A Project coordinated by IIIA.
Principal investigator:
Collaborating organisations:
Universitat de Lleida (UdL), Universitat Politècnica de Catalunya (UPC), Universitat Pompeu Fabra (UPF)
Combinatorial problems that arise naturally in many domains (scheduling and planning, software and hardware verification, knowledge compilation, probabilistic modeling, bioinformatics, energy systems, smart cities, social networks, computational sustainability, etc) can be encoded as a satisfiability problem (SAT) or one of its variants (CSP, MaxSAT,...). This large family of computational problems has been intensively studied, both from a practical and theoretical perspective.

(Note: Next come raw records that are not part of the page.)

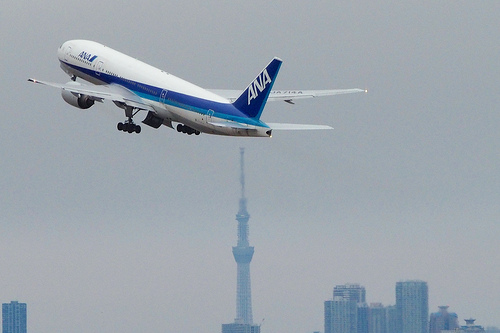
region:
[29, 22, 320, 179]
the plane is flying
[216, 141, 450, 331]
tower and buildings in the distance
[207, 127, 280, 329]
tower and buildings in the distance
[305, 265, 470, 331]
tower and buildings in the distance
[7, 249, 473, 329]
tower and buildings in the distance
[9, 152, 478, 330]
tower and buildings in the distance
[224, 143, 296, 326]
a tower in the distance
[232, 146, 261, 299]
a tower in the distance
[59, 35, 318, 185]
the plane is white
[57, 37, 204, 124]
the plane is white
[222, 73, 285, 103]
ana logo on plane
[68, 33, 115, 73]
logo on the plane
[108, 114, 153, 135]
wheels of the plane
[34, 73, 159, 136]
left wing of the plane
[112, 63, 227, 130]
blue stripes on plane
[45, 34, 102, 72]
front of the white plane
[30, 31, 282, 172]
airplane about to take off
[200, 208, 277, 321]
skyscraper in distance in back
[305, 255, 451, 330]
more skyscrapers in back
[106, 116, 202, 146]
two sets of wheels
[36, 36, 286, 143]
A plane just took off.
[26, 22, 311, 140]
The plane is in the air.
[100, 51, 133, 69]
The top of the plane is white.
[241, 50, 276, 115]
The tail of the plane is blue and white.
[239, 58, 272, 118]
The tail says ANA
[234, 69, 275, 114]
The lettering is in white.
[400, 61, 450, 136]
The sky is hazy.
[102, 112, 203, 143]
The wheels of the plane are still down.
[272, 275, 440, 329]
Buildings in the background.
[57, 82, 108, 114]
One engine on the wing.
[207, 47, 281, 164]
plane's tail is blue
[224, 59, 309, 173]
plane's tail is blue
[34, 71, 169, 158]
plane's wing is white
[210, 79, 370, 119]
plane's wing is white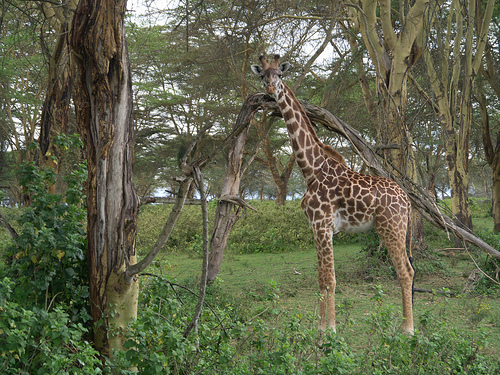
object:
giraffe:
[251, 55, 419, 334]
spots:
[355, 201, 368, 214]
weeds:
[0, 262, 500, 374]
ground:
[0, 241, 500, 375]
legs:
[317, 232, 337, 337]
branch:
[183, 158, 220, 321]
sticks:
[203, 302, 284, 340]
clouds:
[297, 43, 333, 64]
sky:
[113, 10, 455, 108]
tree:
[41, 0, 231, 375]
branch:
[128, 171, 193, 285]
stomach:
[330, 216, 377, 236]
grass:
[0, 197, 497, 375]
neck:
[275, 89, 320, 169]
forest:
[0, 0, 500, 375]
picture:
[0, 1, 497, 375]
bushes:
[110, 186, 303, 251]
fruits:
[53, 245, 67, 266]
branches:
[232, 15, 340, 78]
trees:
[212, 0, 428, 251]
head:
[251, 52, 286, 93]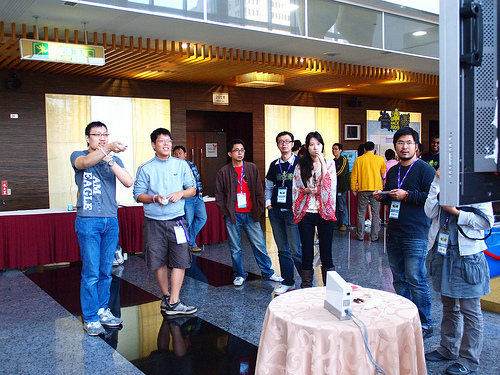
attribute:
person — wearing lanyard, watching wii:
[374, 129, 441, 358]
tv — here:
[440, 0, 500, 208]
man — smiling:
[71, 121, 133, 336]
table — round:
[256, 285, 427, 374]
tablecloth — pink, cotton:
[352, 285, 426, 374]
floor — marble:
[0, 241, 282, 374]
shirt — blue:
[71, 151, 125, 218]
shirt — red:
[234, 167, 253, 212]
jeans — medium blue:
[75, 215, 119, 324]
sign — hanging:
[20, 40, 105, 67]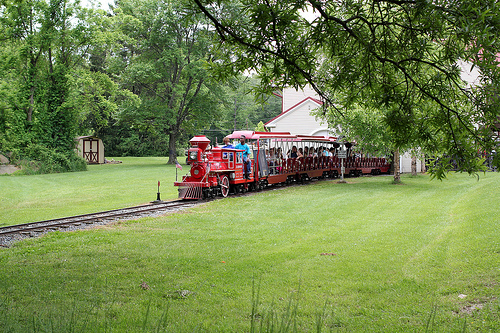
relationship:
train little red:
[165, 115, 256, 190] [212, 165, 225, 168]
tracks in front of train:
[148, 197, 175, 219] [165, 115, 256, 190]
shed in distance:
[71, 129, 113, 167] [105, 71, 151, 102]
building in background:
[269, 71, 373, 136] [242, 76, 284, 122]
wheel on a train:
[220, 176, 230, 195] [165, 115, 256, 190]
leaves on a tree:
[464, 12, 488, 35] [384, 4, 483, 75]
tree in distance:
[384, 4, 483, 75] [105, 71, 151, 102]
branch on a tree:
[203, 9, 344, 40] [384, 4, 483, 75]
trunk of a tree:
[164, 138, 177, 163] [159, 62, 189, 158]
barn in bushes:
[68, 127, 107, 163] [47, 118, 80, 165]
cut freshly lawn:
[459, 293, 480, 318] [303, 191, 430, 313]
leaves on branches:
[464, 12, 488, 35] [343, 13, 408, 46]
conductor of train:
[238, 133, 253, 175] [165, 115, 256, 190]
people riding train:
[255, 139, 327, 162] [165, 115, 256, 190]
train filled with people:
[165, 115, 256, 190] [255, 139, 327, 162]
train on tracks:
[165, 115, 256, 190] [148, 197, 175, 219]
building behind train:
[269, 71, 373, 136] [165, 115, 256, 190]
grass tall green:
[287, 203, 315, 220] [387, 198, 416, 214]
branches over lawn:
[343, 13, 408, 46] [303, 191, 430, 313]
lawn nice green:
[303, 191, 430, 313] [387, 198, 416, 214]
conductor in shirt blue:
[235, 133, 254, 175] [241, 147, 248, 149]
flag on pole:
[175, 162, 184, 168] [175, 163, 179, 182]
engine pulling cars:
[185, 133, 240, 202] [248, 132, 395, 173]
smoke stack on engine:
[190, 136, 209, 144] [185, 133, 240, 202]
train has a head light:
[165, 115, 256, 190] [187, 150, 199, 159]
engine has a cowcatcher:
[185, 133, 240, 202] [178, 185, 206, 199]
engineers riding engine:
[214, 133, 255, 178] [185, 133, 240, 202]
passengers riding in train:
[266, 145, 378, 165] [165, 115, 256, 190]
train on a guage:
[165, 115, 256, 190] [141, 202, 179, 210]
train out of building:
[165, 115, 256, 190] [269, 71, 373, 136]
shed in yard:
[71, 129, 113, 167] [68, 154, 153, 195]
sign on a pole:
[334, 141, 347, 158] [341, 159, 347, 176]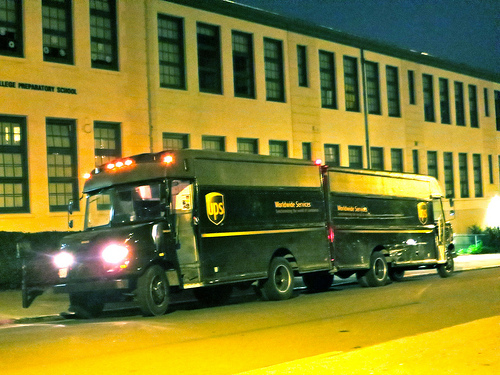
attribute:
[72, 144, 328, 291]
truck — brown, big, black, parked, dark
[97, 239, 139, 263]
lights — reflecting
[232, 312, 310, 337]
road — dark, lit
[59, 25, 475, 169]
building — tan, close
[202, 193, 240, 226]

Regarding practice, in the last decade, there has been a tremendous success in solving industrial combinatorial problems through Constraint Programming techniques, such as Satisfiability (SAT) solvers. Proof systems lie at the heart of state-of-the-art SAT/CSP/MaxSAT solving. In particular, CDCL SAT solvers contain, implicitly, a resolution engine that, once a conflict is found, learns anew clause that represents the reason of the conflict. From a practical perspective, the main goal of this proposal is to build new SAT solvers based on proof systems that are more powerful than resolution. We hope that this can have a great impact in practice since, in turn, it could boost MaxSAT solvers and other successful approaches using SAT technology such as Satisfiability Modulo Theories. However, to make this step it is necessary to automatize a better understanding and exploitation of the structure of Real-World problems maybe through the application of Machine Learning (ML) techniques, which is another of the main themes of our work. In particular, we will study how to combine Deep learning and Reinforcement learning ML techniques, complex networks analysis and more powerful proof systems, creating a yet unexplored synergy between Machine Learning and proof systems for Constraint Programming.
From a theoretical perspective, proof systems also play a major role. Indeed, several very powerful and general algorithmic principles based on solving (linear of semidefinite) relaxations of SAT (and more generally CSP instances), such as Lovasz-Schrijver, Sherali-Adams and the Lasserre hierarchies are naturally associated to proof systems. In several particular domains, it is not possible to go beyond these proof systems and, indeed, it is quite conceivable that many of the problems that are still resisting classification could be solved by some of them. However, the reach of these approaches is still not fully understood. Improving our understanding is the main theoretical goal of the proposal. On one hand, we plan to extend the study of current proof systems to new CSPs, such as the family of Promise CSPs, recently introduced. Promise CSPs have received a lot of attention and constitute one of the most natural steps (after non-uniform CSPs were completely classified in 2017) to push further the so-called algebraic approach in the study of computational problems. Secondly, we plan to investigate new variants of existing proof systems towards the ultimate goal of expanding our toolkit of algorithmic approaches to be able to tackle many of the solvable CSPs of interest that still resist attack.